According to the American Psychological Association, the suicide rate in the United States increased by 33% between the years 1999 and 2017, with rates increasing more sharply since 2006. And over the past three years, the Suicide and Crisis Lifeline has received more than three million calls, chats and texts each year, SAMHSA found. 

With the addition of “988,” the agency expects volume to double by next July.

“Without proper resourcing, the supply-demand gap is likely to be exacerbated by the creation of 988,” the administration said in an appropriations report for the hotline. 

Some worry of potential staffing and infrastructure shortages at call centers as a result. 

“We know for this hotline to be successful, people need not just an easy three digit number to call,” former U.S. Surgeon General Dr. Jerome Adams said. “But they need someone to actually answer that call and they need resources to be able to refer individuals to. We know that’s not in place in a lot of the United States.”

In response, President Joe Biden’s administration and Congress are increasing federal investments to address the potential issue, including $282 million to scale up crisis centers nationwide and $150 million to amplify the new hotline. 

“If we don’t build out the infrastructure and provide the funding for people to be able to get the services that they need, then ultimately this could be a failure moving forward and we don’t want that to happen,” Adams said. 
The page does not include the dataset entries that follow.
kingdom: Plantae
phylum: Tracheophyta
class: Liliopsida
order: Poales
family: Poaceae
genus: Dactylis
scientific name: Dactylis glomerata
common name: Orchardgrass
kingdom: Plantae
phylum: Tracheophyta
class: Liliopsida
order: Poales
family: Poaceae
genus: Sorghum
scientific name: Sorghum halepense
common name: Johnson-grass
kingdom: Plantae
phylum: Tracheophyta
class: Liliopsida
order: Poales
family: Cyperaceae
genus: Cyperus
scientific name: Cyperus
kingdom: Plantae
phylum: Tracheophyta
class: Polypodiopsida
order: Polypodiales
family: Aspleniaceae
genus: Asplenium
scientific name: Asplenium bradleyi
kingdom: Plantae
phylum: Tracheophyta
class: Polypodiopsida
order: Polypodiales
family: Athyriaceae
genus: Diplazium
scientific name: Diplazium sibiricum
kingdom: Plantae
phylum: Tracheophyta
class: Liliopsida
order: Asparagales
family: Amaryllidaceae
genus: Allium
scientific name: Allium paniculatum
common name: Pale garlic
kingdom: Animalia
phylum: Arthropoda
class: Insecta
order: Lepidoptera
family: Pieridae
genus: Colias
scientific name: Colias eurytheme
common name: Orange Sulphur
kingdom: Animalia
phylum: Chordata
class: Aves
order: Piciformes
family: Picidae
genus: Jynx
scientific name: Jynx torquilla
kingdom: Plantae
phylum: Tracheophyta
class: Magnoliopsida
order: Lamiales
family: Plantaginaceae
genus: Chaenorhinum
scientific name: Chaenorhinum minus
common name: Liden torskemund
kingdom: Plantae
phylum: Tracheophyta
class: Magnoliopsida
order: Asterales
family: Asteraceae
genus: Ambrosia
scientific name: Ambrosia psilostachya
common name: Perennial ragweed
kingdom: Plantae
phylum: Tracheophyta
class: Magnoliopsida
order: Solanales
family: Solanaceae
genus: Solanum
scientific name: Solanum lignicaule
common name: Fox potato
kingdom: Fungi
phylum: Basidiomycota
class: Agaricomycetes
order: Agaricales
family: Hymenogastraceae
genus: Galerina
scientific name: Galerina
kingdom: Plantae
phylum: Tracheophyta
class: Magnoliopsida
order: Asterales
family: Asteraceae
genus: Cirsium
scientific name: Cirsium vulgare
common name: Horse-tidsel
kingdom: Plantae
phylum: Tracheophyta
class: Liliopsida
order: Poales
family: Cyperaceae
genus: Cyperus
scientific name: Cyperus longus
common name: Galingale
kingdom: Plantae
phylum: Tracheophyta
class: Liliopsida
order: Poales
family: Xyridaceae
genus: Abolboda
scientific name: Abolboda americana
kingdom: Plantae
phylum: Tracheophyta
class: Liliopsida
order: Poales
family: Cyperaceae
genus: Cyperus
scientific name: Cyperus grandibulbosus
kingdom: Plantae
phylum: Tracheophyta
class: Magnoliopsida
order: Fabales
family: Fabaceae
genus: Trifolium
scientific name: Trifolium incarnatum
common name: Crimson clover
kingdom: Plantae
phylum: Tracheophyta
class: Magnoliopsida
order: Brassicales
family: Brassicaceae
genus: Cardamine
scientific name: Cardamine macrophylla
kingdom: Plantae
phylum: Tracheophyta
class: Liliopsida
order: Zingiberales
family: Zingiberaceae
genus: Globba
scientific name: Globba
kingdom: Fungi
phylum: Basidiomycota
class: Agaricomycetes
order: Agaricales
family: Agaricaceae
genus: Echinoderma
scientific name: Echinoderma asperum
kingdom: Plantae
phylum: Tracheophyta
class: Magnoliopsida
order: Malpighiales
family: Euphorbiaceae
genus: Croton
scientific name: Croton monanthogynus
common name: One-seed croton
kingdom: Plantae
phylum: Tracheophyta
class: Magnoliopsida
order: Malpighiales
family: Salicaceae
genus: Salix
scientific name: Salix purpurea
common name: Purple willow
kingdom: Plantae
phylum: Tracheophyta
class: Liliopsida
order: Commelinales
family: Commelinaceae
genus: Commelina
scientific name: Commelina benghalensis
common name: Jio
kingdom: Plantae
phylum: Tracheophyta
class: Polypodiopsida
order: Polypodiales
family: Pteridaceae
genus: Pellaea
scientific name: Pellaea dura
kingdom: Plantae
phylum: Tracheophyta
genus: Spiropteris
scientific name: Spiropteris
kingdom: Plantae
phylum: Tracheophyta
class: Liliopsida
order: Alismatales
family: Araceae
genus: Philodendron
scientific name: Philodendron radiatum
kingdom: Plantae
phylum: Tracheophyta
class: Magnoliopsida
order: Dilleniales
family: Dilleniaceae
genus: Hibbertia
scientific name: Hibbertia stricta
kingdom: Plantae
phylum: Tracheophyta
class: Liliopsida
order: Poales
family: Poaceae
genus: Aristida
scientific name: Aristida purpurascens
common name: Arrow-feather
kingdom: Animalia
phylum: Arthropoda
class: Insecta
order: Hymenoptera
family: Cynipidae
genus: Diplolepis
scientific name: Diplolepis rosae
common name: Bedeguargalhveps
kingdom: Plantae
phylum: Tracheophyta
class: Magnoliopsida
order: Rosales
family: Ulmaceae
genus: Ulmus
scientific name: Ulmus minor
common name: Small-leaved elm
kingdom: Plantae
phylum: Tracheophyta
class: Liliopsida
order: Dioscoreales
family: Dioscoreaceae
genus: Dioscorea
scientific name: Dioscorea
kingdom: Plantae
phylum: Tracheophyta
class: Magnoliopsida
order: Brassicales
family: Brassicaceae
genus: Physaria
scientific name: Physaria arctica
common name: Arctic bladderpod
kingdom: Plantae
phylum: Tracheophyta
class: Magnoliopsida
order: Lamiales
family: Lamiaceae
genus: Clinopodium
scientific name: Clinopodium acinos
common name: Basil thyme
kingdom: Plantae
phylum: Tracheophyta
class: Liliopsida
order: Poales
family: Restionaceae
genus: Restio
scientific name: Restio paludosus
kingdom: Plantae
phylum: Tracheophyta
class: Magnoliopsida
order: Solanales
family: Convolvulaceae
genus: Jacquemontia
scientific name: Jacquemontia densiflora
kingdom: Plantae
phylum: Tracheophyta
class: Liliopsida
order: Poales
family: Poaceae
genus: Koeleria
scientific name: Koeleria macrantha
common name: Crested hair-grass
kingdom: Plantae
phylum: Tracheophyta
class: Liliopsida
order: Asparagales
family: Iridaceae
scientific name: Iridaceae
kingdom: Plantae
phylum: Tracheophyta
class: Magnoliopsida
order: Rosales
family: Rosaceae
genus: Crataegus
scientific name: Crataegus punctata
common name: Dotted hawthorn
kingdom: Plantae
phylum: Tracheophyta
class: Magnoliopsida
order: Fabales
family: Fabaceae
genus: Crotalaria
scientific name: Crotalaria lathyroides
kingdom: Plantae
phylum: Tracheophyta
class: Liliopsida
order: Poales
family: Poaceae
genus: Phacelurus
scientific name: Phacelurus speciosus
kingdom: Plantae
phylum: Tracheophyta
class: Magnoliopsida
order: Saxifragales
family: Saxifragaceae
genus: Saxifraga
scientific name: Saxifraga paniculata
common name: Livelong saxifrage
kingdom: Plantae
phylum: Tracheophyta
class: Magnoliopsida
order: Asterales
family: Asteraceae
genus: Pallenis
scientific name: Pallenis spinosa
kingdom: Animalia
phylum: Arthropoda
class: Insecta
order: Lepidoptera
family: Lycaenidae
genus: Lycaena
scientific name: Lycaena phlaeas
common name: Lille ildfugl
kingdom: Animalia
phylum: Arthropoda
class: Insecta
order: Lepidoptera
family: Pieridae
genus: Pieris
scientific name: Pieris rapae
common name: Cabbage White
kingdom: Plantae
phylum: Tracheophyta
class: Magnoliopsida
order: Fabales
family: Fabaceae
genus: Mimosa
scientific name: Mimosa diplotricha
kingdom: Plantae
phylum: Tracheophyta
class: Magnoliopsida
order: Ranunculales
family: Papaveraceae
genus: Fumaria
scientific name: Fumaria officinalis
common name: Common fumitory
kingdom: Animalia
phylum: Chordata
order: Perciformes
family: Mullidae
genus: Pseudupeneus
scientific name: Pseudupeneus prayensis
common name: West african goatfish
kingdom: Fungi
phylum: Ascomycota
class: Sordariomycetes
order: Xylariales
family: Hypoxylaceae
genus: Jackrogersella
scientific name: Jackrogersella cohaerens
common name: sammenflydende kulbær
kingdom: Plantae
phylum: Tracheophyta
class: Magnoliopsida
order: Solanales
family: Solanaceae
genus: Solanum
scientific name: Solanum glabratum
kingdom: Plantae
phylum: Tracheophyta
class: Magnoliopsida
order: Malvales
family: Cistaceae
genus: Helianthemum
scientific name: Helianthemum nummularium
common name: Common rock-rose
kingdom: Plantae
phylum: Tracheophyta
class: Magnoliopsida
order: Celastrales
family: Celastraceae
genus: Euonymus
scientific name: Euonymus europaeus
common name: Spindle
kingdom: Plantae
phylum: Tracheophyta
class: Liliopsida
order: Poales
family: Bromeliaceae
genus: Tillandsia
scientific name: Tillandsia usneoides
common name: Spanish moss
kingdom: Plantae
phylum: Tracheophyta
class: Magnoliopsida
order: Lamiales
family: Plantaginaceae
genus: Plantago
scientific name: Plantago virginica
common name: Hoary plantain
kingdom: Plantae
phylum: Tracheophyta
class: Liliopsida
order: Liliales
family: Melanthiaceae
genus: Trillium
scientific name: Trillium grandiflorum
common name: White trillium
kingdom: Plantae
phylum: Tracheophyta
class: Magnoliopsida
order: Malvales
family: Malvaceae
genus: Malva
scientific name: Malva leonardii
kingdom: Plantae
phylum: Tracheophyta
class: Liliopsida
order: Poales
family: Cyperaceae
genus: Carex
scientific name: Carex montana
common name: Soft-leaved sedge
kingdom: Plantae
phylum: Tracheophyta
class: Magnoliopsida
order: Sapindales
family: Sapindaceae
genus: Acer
Nonetheless, chief clinical officer Erica Turner at Community Crisis Services is encouraging anyone who needs to call the number.

“If you are wondering, you know, whether or not you should call, I think that’s an indication that you should call,” Turner said. “We want people to know that it is ok to call. We want people to know it is ok to have feelings, to be in crisis.”

The current 11-digit number provided by the National Suicide Prevention Lifeline remains available despite the “988” launch. The new hotline is expected to be easier to remember than the previous number, and also seeks to lessen the burden on 911 and provide an alternative for those fearful of involving police during a mental health crisis. 

“If a person is in a mental health crisis, getting an ambulance or getting a police response is not a calming sort of response,” executive director of the mental health lifeline Dr. John Draper said. “What many of them need is for someone to come to them who understands, listens and helps them get to a safer place.”